──────── EXTRACTED TEXT ────────

The trial, dubbed SEMPER FI, assessed the balloon pump in MI patients whose condition was complicated by persistent ischemia, post percutaneous coronary intervention (PCI).

Getinge said that IABP showed positive trends in reduction of the primary endpoint of the pilot study which was defined as a composite endpoint of mortality, necessity for mechanical support due to hemodynamic deterioration, such as left ventricular assist device [LVAD], and hospital readmission for congestive heart failure at six months.

The Swedish medical device firm said that patients with large acute MI and signs of persistent ischemia after successful stenting have a poor prognosis and are prone to have heart failure at a later stage.

Getinge further said that an estimated 30% of patients with ST elevated MI (STEMI) continue to have persistent ischemia even after opening of the main culprit artery.

──────── DATASET EXTRACT ────────

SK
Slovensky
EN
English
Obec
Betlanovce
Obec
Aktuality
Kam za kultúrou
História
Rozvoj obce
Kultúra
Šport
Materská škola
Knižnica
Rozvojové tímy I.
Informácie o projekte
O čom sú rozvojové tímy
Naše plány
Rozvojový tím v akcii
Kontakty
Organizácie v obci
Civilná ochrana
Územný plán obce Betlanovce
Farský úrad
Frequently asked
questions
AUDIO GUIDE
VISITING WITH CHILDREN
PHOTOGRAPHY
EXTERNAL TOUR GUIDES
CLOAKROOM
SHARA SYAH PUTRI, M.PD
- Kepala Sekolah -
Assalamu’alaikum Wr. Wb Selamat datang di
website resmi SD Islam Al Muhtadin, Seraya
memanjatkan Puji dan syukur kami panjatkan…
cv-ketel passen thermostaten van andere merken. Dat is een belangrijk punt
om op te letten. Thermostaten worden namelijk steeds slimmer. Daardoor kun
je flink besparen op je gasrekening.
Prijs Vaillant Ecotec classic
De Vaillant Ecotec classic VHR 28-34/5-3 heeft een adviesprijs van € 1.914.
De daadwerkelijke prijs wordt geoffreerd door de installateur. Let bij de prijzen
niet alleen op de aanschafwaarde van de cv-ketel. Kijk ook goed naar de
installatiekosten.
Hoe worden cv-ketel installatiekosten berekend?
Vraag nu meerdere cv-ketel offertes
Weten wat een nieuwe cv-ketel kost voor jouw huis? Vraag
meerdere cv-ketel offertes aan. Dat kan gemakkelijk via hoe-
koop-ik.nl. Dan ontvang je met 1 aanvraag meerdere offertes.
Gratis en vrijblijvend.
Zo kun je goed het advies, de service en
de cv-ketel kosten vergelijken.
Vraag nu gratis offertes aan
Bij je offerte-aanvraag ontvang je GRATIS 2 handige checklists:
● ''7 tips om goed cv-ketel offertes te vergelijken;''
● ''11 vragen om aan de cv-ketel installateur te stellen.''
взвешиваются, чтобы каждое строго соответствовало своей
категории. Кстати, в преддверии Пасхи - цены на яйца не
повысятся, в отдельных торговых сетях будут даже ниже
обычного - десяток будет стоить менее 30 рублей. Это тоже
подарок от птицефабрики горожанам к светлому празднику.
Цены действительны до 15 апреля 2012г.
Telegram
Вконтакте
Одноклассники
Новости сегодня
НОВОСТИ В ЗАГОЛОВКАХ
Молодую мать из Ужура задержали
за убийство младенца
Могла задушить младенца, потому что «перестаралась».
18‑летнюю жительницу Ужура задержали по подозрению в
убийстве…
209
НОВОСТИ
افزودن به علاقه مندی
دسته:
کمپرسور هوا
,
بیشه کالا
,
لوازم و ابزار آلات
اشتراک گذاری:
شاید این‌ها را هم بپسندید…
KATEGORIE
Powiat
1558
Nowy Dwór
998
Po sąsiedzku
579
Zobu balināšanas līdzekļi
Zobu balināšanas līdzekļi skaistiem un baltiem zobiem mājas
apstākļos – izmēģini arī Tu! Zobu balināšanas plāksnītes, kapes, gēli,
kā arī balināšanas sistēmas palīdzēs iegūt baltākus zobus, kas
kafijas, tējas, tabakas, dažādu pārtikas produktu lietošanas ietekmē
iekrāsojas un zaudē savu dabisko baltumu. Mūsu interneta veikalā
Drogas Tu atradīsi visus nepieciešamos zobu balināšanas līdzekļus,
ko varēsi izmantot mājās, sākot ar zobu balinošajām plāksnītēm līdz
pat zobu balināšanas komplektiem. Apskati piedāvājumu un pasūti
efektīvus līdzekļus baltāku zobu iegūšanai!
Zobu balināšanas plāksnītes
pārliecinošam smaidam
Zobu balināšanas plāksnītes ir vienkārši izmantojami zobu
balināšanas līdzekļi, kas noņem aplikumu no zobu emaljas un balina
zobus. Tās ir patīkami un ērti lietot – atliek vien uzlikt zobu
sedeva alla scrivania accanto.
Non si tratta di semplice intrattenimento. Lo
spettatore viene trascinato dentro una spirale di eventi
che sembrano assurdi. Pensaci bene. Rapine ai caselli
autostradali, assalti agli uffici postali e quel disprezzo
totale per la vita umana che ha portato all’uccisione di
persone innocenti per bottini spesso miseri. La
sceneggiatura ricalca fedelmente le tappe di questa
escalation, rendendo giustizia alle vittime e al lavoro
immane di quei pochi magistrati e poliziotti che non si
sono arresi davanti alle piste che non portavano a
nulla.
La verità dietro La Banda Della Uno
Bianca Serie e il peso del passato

────────

* QUESTIONS ON THE MATERIAL *
A. In the text on the SEMPER FI trial, what condition makes the need for mechanical support, such as a left ventricular assist device, count toward the primary endpoint? Answer in one to three sentences.
B. Continue the text on the SEMPER FI balloon pump trial, beginning after its final sentence.

* PER-TASK OUTPUTS *
A. The need for mechanical support counts toward the primary endpoint when it arises from hemodynamic deterioration. The endpoint covers "necessity for mechanical support due to hemodynamic deterioration, such as left ventricular assist device [LVAD]."

B.
The SEMPER FI study enrolled 100 patients aged between 18 and 75 years with acute STEMI. The participants were randomized to IABP for 12 to 24 hours or no IABP as per guidelines to alleviate persisting ischemia will all of them followed up for six months.

Among the patients, subjected to IABP, one patient experienced the primary endpoint compared to 8% that is four patients in the non-IABP group.

Getinge acute care therapies chief medical officer Claudius Diez said: “The trend toward a mortality benefit with the use of IABP observed in the SEMPER FI pilot study is encouraging because the study was well controlled and did not allow crossover from the conventionally-treated group to IABP, which could have confounded the results.

“This pilot study is a testament to Getinge’s commitment to support clinical research to increase the body of knowledge for our life-saving therapies.”